DATA LISTING Block Start

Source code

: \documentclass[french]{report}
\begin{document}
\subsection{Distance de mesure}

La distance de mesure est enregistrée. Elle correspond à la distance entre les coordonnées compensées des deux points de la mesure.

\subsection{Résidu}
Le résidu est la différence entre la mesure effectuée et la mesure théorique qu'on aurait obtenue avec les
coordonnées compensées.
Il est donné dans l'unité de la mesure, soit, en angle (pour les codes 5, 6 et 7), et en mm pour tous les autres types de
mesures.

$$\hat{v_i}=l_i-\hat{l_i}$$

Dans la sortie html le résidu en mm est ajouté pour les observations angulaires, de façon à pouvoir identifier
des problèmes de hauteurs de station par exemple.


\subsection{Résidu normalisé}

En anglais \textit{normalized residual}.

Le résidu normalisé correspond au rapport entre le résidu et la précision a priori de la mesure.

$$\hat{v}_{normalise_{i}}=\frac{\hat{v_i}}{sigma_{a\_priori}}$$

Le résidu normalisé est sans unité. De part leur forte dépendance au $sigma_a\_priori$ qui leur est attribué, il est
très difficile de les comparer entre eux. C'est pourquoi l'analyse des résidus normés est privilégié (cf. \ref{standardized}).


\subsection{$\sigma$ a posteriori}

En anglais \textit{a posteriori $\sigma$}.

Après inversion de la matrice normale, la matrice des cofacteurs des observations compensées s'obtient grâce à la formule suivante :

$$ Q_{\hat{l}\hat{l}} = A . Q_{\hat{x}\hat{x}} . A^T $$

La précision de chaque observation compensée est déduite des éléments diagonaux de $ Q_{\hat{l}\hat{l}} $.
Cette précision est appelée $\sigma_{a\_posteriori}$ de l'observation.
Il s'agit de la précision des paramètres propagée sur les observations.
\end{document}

DATA LISTING Block End

**WHAT YOU NEED TO DO:** Your job is to give the listing again exactly as it was written.

**ANSWER FOR THE TASK:**
Source code

: \documentclass[french]{report}
\begin{document}
\subsection{Distance de mesure}

La distance de mesure est enregistrée. Elle correspond à la distance entre les coordonnées compensées des deux points de la mesure.

\subsection{Résidu}
Le résidu est la différence entre la mesure effectuée et la mesure théorique qu'on aurait obtenue avec les
coordonnées compensées.
Il est donné dans l'unité de la mesure, soit, en angle (pour les codes 5, 6 et 7), et en mm pour tous les autres types de
mesures.

$$\hat{v_i}=l_i-\hat{l_i}$$

Dans la sortie html le résidu en mm est ajouté pour les observations angulaires, de façon à pouvoir identifier
des problèmes de hauteurs de station par exemple.


\subsection{Résidu normalisé}

En anglais \textit{normalized residual}.

Le résidu normalisé correspond au rapport entre le résidu et la précision a priori de la mesure.

$$\hat{v}_{normalise_{i}}=\frac{\hat{v_i}}{sigma_{a\_priori}}$$

Le résidu normalisé est sans unité. De part leur forte dépendance au $sigma_a\_priori$ qui leur est attribué, il est
très difficile de les comparer entre eux. C'est pourquoi l'analyse des résidus normés est privilégié (cf. \ref{standardized}).


\subsection{$\sigma$ a posteriori}

En anglais \textit{a posteriori $\sigma$}.

Après inversion de la matrice normale, la matrice des cofacteurs des observations compensées s'obtient grâce à la formule suivante :

$$ Q_{\hat{l}\hat{l}} = A . Q_{\hat{x}\hat{x}} . A^T $$

La précision de chaque observation compensée est déduite des éléments diagonaux de $ Q_{\hat{l}\hat{l}} $.
Cette précision est appelée $\sigma_{a\_posteriori}$ de l'observation.
Il s'agit de la précision des paramètres propagée sur les observations.
\end{document}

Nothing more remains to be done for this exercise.